Tuesday, 20 May 2014

Our English Adventure #6

Things were very different for us when it came to school in Plymouth. First of all, everyone had started a year before us and so we went into classes a year ahead of what we had been doing. Secondly, Alison had not written an 11+ exam because we didn't do them and so could not go to a grammar school. Despite her teachers being adamant that she was wasting her time at the secondary modern and was far too capable for the standards there, nothing could be done to buck the system. However, I doubt whether she was too fussed, as everything was really only temporary in the greater scheme of things.

Gillian and I went to a primary school, Hyde Park, an old building that had been used as a hospital during the war and I recall many lessons taking place in what could only be called a garret under the eaves of the roof. The toilets were outside the main building on the other side of the tarred playground and were literally 'outside' with little protection from the elements. Here we learned English history, sewing and how to sing via radio broadcasts. It was very strange to sit in front of a speaker and hear the man giving singing lessons when he couldn't hear us! We learned old sea shanties and traditional songs, some of which I remember to this day. I still have the sampler I made at the age of 8 and remember how I struggled to do the stitching as a left-hander. There wasn't much sympathy for us in those days! The results were surprisingly neat, considering I had never done any sewing before.

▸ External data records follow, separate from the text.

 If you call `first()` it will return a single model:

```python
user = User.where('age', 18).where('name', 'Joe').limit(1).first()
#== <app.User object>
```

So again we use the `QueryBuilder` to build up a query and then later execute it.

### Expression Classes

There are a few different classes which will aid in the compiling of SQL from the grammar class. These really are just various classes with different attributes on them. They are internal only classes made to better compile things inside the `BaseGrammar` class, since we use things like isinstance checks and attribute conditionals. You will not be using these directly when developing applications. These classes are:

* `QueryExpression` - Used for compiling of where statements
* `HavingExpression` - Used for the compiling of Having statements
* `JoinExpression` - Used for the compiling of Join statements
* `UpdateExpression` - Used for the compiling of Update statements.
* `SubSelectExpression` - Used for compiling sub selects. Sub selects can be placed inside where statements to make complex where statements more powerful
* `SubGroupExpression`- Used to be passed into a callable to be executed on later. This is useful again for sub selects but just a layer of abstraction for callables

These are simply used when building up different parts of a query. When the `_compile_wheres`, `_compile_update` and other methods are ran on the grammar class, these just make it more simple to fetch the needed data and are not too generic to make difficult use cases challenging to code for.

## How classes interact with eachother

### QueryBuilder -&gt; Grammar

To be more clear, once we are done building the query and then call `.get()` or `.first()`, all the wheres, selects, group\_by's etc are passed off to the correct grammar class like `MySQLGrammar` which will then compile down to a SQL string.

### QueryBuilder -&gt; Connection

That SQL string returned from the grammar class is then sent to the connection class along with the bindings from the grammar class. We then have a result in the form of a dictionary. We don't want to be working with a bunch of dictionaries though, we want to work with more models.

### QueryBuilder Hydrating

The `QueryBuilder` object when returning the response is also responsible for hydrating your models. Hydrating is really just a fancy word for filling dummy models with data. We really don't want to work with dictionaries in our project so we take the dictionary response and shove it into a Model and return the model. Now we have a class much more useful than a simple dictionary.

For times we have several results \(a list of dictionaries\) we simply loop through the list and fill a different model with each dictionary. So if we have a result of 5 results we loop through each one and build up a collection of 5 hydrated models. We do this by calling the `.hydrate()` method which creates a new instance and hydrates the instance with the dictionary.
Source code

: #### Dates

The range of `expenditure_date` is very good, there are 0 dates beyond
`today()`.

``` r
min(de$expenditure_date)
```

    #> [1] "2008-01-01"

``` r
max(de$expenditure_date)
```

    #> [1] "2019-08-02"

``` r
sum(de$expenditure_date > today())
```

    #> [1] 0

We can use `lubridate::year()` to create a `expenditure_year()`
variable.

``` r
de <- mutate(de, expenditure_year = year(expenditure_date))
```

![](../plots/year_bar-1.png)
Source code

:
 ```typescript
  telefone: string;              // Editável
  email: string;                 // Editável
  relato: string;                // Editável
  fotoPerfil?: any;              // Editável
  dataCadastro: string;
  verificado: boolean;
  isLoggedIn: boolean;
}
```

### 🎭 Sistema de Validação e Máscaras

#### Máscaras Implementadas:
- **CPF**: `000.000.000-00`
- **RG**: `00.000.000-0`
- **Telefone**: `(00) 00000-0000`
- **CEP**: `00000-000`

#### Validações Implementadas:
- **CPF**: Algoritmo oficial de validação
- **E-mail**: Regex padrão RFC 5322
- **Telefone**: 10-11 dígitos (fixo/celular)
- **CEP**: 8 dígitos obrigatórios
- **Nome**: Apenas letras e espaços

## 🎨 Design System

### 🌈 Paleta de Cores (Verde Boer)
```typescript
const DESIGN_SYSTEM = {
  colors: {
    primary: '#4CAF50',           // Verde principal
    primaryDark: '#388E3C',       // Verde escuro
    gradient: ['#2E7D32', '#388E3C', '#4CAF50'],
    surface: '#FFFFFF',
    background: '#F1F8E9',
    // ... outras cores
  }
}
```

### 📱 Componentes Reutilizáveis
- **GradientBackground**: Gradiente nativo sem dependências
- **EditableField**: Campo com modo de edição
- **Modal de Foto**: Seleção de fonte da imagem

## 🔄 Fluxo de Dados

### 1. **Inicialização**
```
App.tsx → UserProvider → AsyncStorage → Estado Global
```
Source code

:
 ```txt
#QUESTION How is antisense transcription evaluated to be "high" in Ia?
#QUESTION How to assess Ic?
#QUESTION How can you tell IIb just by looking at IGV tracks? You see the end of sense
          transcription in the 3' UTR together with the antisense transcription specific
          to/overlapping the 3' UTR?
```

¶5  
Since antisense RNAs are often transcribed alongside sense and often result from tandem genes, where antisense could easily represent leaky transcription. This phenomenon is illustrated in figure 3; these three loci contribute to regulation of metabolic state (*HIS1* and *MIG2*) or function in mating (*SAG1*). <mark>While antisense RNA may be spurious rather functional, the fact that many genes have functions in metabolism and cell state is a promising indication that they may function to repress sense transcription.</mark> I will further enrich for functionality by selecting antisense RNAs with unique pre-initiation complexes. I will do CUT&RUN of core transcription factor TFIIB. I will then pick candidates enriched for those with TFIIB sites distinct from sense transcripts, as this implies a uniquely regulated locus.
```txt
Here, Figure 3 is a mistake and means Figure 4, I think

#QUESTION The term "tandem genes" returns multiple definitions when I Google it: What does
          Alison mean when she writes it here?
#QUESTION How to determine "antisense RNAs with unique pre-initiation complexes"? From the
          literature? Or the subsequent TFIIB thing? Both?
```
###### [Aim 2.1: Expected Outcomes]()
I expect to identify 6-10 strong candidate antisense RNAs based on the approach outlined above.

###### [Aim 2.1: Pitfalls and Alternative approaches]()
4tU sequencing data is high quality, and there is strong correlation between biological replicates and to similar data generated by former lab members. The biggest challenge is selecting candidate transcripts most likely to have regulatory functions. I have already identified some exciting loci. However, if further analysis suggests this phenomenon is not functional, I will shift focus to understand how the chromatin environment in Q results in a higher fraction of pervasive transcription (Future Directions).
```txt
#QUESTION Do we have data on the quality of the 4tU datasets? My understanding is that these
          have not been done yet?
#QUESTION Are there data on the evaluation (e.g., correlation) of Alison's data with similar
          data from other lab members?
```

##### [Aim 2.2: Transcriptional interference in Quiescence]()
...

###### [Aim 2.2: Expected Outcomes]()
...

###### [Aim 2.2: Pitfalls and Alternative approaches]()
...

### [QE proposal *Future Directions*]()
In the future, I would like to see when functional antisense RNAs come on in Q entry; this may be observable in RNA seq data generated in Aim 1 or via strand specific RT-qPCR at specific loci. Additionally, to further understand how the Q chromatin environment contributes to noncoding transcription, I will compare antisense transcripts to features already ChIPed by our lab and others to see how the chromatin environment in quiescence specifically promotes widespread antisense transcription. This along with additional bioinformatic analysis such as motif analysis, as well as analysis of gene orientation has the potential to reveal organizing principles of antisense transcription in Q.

I have to say that I really loathed that school - I found it primitive compared to back home, which was the most puzzling thing. We thought we were heading to the seat of our culture and background, and were sorely disappointed in what we found. I struggled to understand why the children thought my parents must be missionaries or why they kept asking if we had lions in our gardens. Of course there were no computers or cellphones with handy photographs to show people where you came from and what home looked like, and I was far too young to enter into any kind of deep discussion, so I tended not to make friends and was happy to go straight home after school. Home was a place of big sky and beaches and mountains and certainly not rain. So things were a bit tough for an 8-year-old who was missing her old school.

But the exciting things we did on weekends and in holidays more than made up for school, which was, as I say, a temporary thing.